▶ TEXTE PROPOSÉ
↓↓↓

Ça a l'air que je suis l'esclave da quebrada
VIB
(Tiré du Crépuscule des idoles)

Erreur du libre arbitre. — Il ne nous reste aujourd’hui plus aucune espèce de compassion avec l’idée du « libre arbitre » : nous savons trop bien ce que c’est — le tour de force théologique le plus mal famé qu’il y ait, pour rendre l’humanité « responsable », à la façon des théologiens, ce qui veut dire : pour rendre l’humanité dépendante des théologiens… Je ne fais que donner ici la psychologie de cette tendance à vouloir rendre responsable. — Partout où l’on cherche des responsabilités, c’est généralement l’instinct de punir et de juger qui est à l’œuvre. On a dégagé le devenir de son innocence lorsque l’on ramène un état de fait quelconque à la volonté, à des intentions, à des actes de responsabilité : la doctrine de la volonté a été principalement inventée à fin de punir, c’est-à-dire avec l’intention de trouver coupable. Toute l’ancienne psychologie, la psychologie de la volonté n’existe que par le fait que ses inventeurs, les prêtres, chefs des communautés anciennes, voulurent se créer le droit d’infliger une peine — ou plutôt qu’ils voulurent créer ce droit pour Dieu… Les hommes ont été considérés comme « libres », pour pouvoir être jugés et punis, — pour pouvoir être coupables : par conséquent toute action devait être regardée comme voulue, l’origine de toute action comme se trouvant dans la conscience (— par quoi le faux-monnayage in psychologicis, par principe, était fait principe de la psychologie même…). Aujourd’hui que nous sommes entrés dans le courant contraire, alors que nous autres immoralistes cherchons, de toutes nos forces, à faire disparaître de nouveau du monde l’idée de culpabilité et de punition, ainsi qu’à en nettoyer la psychologie, l’histoire, la nature, les institutions et les sanctions sociales, il n’y a plus à nos yeux d’opposition plus radicale que celle des théologiens qui continuent, par l’idée du « monde moral », à infester l’innocence du devenir, avec le « péché » et la « peine ». Le christianisme est une métaphysique du bourreau…

8.

↑↑↑

▶ ENREGISTREMENTS FOURNIS
↓↓↓

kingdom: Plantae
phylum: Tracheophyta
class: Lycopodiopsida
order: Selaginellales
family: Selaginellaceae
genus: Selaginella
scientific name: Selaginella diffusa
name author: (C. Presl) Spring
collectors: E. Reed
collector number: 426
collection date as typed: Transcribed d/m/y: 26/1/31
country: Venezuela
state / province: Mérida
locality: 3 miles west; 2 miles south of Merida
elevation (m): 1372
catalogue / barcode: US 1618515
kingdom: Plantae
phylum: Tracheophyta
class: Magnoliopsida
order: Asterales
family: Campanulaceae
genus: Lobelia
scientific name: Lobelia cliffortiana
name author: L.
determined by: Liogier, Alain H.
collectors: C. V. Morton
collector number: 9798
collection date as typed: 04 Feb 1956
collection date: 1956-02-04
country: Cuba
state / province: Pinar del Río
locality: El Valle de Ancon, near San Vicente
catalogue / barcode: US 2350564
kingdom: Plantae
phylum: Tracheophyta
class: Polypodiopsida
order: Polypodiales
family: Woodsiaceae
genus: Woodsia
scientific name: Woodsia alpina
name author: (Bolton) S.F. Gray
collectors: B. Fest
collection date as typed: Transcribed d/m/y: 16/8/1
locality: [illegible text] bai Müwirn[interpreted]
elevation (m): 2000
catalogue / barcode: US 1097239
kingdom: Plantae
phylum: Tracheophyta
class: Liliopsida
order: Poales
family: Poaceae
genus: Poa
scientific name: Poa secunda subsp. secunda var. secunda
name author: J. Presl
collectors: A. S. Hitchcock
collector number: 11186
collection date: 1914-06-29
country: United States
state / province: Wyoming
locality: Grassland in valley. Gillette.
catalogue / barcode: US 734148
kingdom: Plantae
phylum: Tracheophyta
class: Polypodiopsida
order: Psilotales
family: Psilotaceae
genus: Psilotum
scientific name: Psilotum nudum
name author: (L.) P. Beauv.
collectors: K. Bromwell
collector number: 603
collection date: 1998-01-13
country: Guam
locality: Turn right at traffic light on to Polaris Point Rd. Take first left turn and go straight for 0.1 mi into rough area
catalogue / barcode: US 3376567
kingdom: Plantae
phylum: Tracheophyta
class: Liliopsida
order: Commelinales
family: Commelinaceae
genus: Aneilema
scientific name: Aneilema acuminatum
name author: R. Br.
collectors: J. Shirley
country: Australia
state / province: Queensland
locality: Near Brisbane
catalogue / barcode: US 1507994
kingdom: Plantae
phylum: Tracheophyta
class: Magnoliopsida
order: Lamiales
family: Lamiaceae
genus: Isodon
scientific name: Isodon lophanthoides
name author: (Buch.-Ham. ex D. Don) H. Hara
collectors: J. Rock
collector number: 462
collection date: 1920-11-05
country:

↑↑↑

▶ CONSIGNES
- a) Résumez en deux phrases le texte sur le libre arbitre.
- b) Poursuivez le texte sur le libre arbitre après sa dernière phrase.

▶ RÉPONSES
- a) L'idée du libre arbitre est décrite comme un tour de force théologique destiné à rendre l'humanité responsable, donc dépendante des théologiens, et la doctrine de la volonté aurait été inventée surtout pour punir et trouver coupable. Les immoralistes cherchent au contraire à faire disparaître l'idée de culpabilité et de punition, et rien ne s'oppose plus radicalement à eux que les théologiens qui infestent l'innocence du devenir avec le « péché » et la « peine ».

- b)
Qu’est-ce qui peut seul être notre doctrine ? — Que personne ne donne à l’homme ses qualités, ni Dieu, ni la société, ni ses parents et ses ancêtres, ni lui-même (— le non-sens de l’« idée », réfuté en dernier lieu, a été enseigné, sous le nom de « liberté intelligible », par Kant et peut-être déjà par Platon). Personne n’est responsable du fait que l’homme existe, qu’il est conformé de telle ou telle façon, qu’il se trouve dans telles conditions, dans tel milieu. La fatalité de son être n’est pas à séparer de la fatalité de tout ce qui fut et de tout ce qui sera. L’homme n’est pas la conséquence d’une intention propre, d’une volonté, d’un but ; avec lui on ne fait pas d’essai pour atteindre un « idéal d’humanité », un « idéal de bonheur », ou bien un « idéal de moralité », — il est absurde de vouloir faire dévier son être vers un but quelconque. Nous avons inventé l’idée de « but » : dans la réalité le « but » manque… On est nécessaire, on est un morceau de destinée, on fait partie du tout, on est dans le tout, — il n’y a rien qui pourrait juger, mesurer, comparer, condamner notre existence, car ce serait là juger, mesurer, comparer et condamner le tout… Mais il n’y a rien en dehors du tout ! — Personne ne peut plus être rendu responsable, les catégories de l’être ne peuvent plus être ramenées à une cause première, le monde n’est plus une unité, ni comme monde sensible, ni comme « esprit » : cela seul est la grande délivrance, — par là l’innocence du devenir est rétablie… L’idée de « Dieu » fut jusqu’à présent la plus grande objection contre l’existence… Nous nions Dieu, nous nions la responsabilité en Dieu : par là seulement nous sauvons le monde. —
 
L'argument de Nietzsche peut facilement se retourner contre lui : nier le libre arbitre peut très bien être une manoeuvre malhonnête pour tenter d'échapper à la responsabilité de nos actes, surtout pour ceux qui ont des choses à se reprocher. ;)
 
Par contre c'est vrai qu'on peut avoir une approche trop punitive et moralisatrice d'actions qui sont parfois la simple conséquences de désordres mentaux/neurologiques et non de choix libres. Et c'est parfois dur de juger parce qu'on a pas toujours une bonne compréhension du cerveau des autres, et même du nôtre.
 
L'argument de Nietzsche peut facilement se retourner contre lui : nier le libre arbitre peut très bien être une manoeuvre malhonnête pour tenter d'échapper à la responsabilité de nos actes, surtout pour ceux qui ont des choses à se reprocher. ;)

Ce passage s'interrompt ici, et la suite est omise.